Here are a few tips to help you get through December with minimum impact on your waistline:
- Instead of eating cookies, eat the cookie dough as you’re baking. Lumps of cookie dough, of course, are smaller than whole cookies, and therefore fewer calories. Also, this greatly increases your risk of salmonella poisoning, and there’s nothing quite like vomiting, intestinal distress, and kidney failure to shed pounds quickly.
- Stop being so darn efficient when baking. Instead of getting all your ingredients together before baking, pull them out one by one as they come up at each step of the recipe.

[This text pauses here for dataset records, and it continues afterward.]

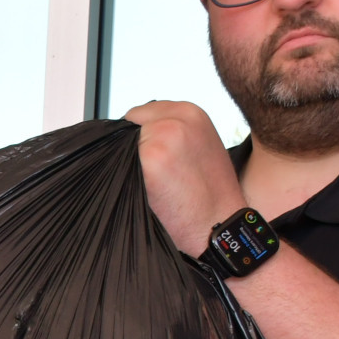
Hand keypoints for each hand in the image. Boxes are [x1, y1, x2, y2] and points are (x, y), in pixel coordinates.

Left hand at [126, 100, 247, 255]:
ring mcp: (163, 134)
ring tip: (152, 186)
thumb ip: (171, 133)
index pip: (142, 113)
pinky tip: (147, 192)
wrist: (221, 226)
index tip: (146, 160)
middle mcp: (178, 117)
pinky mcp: (151, 155)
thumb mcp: (199, 148)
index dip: (139, 139)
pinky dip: (122, 178)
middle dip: (132, 150)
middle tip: (152, 178)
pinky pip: (117, 162)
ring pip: (121, 144)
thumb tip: (131, 133)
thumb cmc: (210, 196)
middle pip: (129, 126)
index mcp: (192, 112)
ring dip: (126, 164)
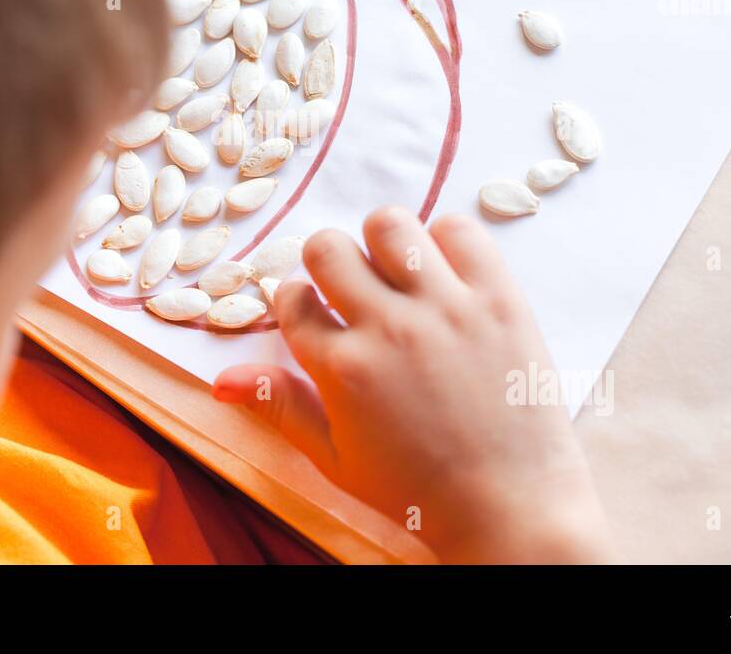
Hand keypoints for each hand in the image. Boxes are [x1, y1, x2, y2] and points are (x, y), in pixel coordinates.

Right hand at [213, 206, 615, 563]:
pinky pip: (458, 230)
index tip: (316, 312)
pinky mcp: (498, 297)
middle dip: (328, 262)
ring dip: (383, 242)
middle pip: (328, 248)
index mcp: (342, 369)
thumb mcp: (335, 458)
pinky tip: (444, 274)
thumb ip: (282, 406)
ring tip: (398, 272)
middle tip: (350, 286)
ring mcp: (446, 308)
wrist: (509, 506)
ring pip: (389, 224)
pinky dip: (445, 241)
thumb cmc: (417, 491)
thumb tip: (221, 380)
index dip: (298, 302)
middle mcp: (388, 328)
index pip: (294, 300)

Making separate trips to the refrigerator to retrieve the butter, then the eggs, then milk, will add at least thirty steps to your daily walking goal. (I hear people set these goals.) Thirty steps=three extra cookies! (Disclaimer: I’ve never claimed to be great at calorie math.)
- Get a real tree this Christmas. From the workout you’ll get walking through the lot, hauling the tree onto the top of your car, wrestling it into the house, and getting it into the stand, you’ll quickly drop weight. Digging the boxes of decorations out of the basement is also great exercise. And there’s something to be said for the sweeping and vacuuming you’ll be doing for the next eight months as you continue to find pine needles throughout the house long after the tree is gone.

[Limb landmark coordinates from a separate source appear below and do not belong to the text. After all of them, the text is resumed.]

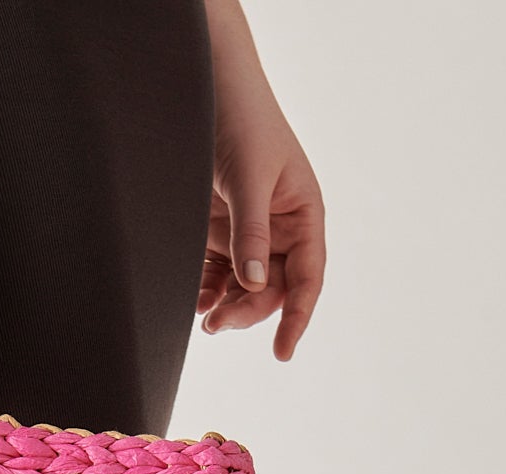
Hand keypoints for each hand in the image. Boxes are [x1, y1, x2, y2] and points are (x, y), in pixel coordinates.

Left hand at [198, 2, 324, 360]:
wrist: (207, 92)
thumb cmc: (243, 123)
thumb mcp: (250, 178)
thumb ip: (252, 231)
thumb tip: (254, 284)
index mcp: (303, 213)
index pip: (308, 276)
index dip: (297, 315)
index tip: (283, 351)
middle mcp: (280, 229)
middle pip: (272, 289)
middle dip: (249, 311)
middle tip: (218, 325)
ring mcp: (248, 233)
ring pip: (244, 288)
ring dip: (227, 308)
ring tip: (206, 320)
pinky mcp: (219, 233)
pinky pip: (218, 275)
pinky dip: (208, 292)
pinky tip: (197, 302)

- Make your own holiday decorations. Many find this to be a frustrating, time-consuming activity. They fail to realize that while you’re cutting, gluing, and painting, you’re not eating. It once took me three days to make a new tree topper, and I lost six pounds and invented four new curse words during the process. Imagine my subsequent delight when we decided not to bother with a tree ever again after finding dried-out needles in the refrigerator in August!
- Shovel snow. You people with your “white Christmas” garbage. I don’t know any New Englander who is happy to get two feet of snow on Christmas Eve. Someone has to move that crap out of the driveway and off the roads. Traveling isn’t going to be easy. Start shoveling early. You’ll burn a ton of fat, and since it’s unlikely you’ll actually make it to the holiday feast due to the snowfall, you’ll be eating boiled hotdogs and potatoes for dinner—both low in calories, by the way. Hope your pretty white Christmas was worth it.
- Get a cat. If you want a serious workout, there’s nothing quite like a cat to keep you moving. From cleaning up their vomit after they chew on the tree, trying to wrestle them off the tree, chasing them when they steal ornaments, and playing with them when they find the balled-up wrapping paper far more entertaining than the deluxe cat playset you spent a lot of money on and even more hours putting together … the “fun” never ends with a kitty on the holidays.